* **What is expected**
The answer must consist of every record below, transcribed exactly.

* **Input material**
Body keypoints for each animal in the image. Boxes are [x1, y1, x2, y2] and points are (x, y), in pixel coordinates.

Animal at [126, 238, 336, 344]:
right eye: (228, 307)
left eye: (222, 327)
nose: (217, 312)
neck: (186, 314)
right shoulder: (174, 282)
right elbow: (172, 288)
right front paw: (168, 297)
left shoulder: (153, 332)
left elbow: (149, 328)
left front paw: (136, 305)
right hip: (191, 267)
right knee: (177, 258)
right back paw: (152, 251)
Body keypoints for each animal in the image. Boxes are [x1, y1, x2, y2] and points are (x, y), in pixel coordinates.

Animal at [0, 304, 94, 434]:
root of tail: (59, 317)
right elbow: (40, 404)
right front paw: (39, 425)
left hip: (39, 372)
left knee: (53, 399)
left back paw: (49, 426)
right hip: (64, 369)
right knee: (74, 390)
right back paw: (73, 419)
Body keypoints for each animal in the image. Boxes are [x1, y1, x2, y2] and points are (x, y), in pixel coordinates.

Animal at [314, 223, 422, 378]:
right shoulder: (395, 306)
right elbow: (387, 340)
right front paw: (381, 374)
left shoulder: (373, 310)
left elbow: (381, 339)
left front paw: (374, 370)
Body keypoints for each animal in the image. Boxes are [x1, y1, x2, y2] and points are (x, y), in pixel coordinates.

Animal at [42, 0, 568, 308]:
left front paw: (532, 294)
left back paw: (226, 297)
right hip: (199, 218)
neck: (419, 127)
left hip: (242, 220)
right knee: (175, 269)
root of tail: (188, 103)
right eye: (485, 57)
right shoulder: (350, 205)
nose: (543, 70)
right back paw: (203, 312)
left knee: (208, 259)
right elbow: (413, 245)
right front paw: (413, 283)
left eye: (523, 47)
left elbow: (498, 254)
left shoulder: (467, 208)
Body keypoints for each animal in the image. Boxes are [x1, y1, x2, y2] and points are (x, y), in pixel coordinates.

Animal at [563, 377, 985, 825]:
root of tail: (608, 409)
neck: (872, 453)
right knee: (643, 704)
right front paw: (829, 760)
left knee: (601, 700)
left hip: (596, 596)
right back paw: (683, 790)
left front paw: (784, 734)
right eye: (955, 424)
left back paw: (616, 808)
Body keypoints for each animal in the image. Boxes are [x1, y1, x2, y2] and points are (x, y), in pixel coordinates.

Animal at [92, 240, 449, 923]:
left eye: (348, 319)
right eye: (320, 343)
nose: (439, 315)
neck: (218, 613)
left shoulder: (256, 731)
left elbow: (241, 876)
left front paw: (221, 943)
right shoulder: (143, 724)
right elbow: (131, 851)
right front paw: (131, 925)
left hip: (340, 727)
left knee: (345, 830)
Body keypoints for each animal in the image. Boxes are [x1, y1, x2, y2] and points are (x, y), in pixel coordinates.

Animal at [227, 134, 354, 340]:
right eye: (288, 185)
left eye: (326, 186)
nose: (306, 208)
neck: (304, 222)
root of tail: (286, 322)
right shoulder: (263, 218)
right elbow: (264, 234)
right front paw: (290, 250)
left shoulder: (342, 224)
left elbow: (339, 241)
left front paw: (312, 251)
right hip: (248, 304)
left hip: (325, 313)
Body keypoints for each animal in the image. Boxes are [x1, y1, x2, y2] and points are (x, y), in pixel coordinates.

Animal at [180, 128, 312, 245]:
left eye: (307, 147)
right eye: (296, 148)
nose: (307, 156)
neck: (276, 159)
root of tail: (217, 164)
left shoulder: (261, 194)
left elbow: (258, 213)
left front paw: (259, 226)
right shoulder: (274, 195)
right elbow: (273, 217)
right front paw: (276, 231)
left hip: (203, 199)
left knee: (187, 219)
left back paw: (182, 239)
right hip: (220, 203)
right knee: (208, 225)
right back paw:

* **Written answer**
Body keypoints for each animal in the image. Boxes are [x1, y1, x2, y2] and points are (x, y), in pixel coordinates.

Animal at [126, 238, 336, 344]:
right eye: (228, 307)
left eye: (222, 327)
nose: (217, 312)
neck: (186, 314)
right shoulder: (174, 282)
right elbow: (172, 288)
right front paw: (168, 297)
left shoulder: (153, 332)
left elbow: (149, 328)
left front paw: (136, 305)
right hip: (191, 267)
right knee: (177, 258)
right back paw: (152, 251)
Body keypoints for each animal in the image. Boxes are [x1, y1, x2, y2] and points are (x, y), in pixel coordinates.

Animal at [0, 304, 94, 434]:
root of tail: (59, 317)
right elbow: (40, 404)
right front paw: (39, 425)
left hip: (39, 372)
left knee: (53, 399)
left back paw: (49, 426)
right hip: (64, 369)
right knee: (74, 390)
right back paw: (73, 419)
Body keypoints for each animal in the image. Boxes are [x1, y1, x2, y2] and points are (x, y), in pixel coordinates.

Animal at [314, 223, 422, 378]:
right shoulder: (395, 306)
right elbow: (387, 340)
right front paw: (381, 374)
left shoulder: (373, 310)
left elbow: (381, 339)
left front paw: (374, 370)
Body keypoints for each animal in the image. Boxes are [x1, y1, x2, y2] and points are (x, y), in pixel coordinates.

Animal at [42, 0, 568, 308]:
left front paw: (532, 294)
left back paw: (226, 297)
right hip: (199, 218)
neck: (419, 127)
left hip: (242, 220)
right knee: (175, 269)
root of tail: (188, 103)
right eye: (485, 57)
right shoulder: (350, 205)
nose: (543, 70)
right back paw: (203, 312)
left knee: (208, 259)
right elbow: (413, 245)
right front paw: (413, 283)
left eye: (523, 47)
left elbow: (498, 254)
left shoulder: (467, 208)
Body keypoints for each animal in the image. Boxes are [x1, y1, x2, y2] and points are (x, y), in pixel coordinates.

Animal at [563, 377, 985, 825]:
root of tail: (608, 409)
neck: (872, 453)
right knee: (643, 704)
right front paw: (829, 760)
left knee: (601, 700)
left hip: (596, 596)
right back paw: (683, 790)
left front paw: (784, 734)
right eye: (955, 424)
left back paw: (616, 808)
Body keypoints for each animal in the image. Boxes are [x1, y1, x2, y2] and points are (x, y), in pixel coordinates.

Animal at [92, 240, 449, 923]:
left eye: (348, 319)
right eye: (320, 343)
nose: (439, 315)
neck: (218, 613)
left shoulder: (256, 731)
left elbow: (241, 876)
left front paw: (221, 943)
right shoulder: (143, 724)
right elbow: (131, 851)
right front paw: (131, 925)
left hip: (340, 727)
left knee: (345, 830)
Body keypoints for each animal in the image. Boxes are [x1, y1, x2, y2] and points are (x, y), in pixel coordinates.

Animal at [227, 134, 354, 340]:
right eye: (288, 185)
left eye: (326, 186)
nose: (306, 208)
neck: (304, 222)
root of tail: (286, 322)
right shoulder: (263, 218)
right elbow: (264, 234)
right front paw: (290, 250)
left shoulder: (342, 224)
left elbow: (339, 241)
left front paw: (312, 251)
right hip: (248, 304)
left hip: (325, 313)
Body keypoints for each animal in the image. Boxes are [x1, y1, x2, y2] and points are (x, y), in pixel coordinates.

Animal at [180, 128, 312, 245]:
left eye: (307, 147)
right eye: (296, 148)
nose: (307, 156)
neck: (276, 159)
root of tail: (217, 164)
left shoulder: (261, 194)
left elbow: (258, 213)
left front paw: (259, 226)
right shoulder: (274, 195)
right elbow: (273, 217)
right front paw: (276, 231)
left hip: (203, 199)
left knee: (187, 219)
left back paw: (182, 239)
right hip: (220, 203)
right knee: (208, 225)
right back paw:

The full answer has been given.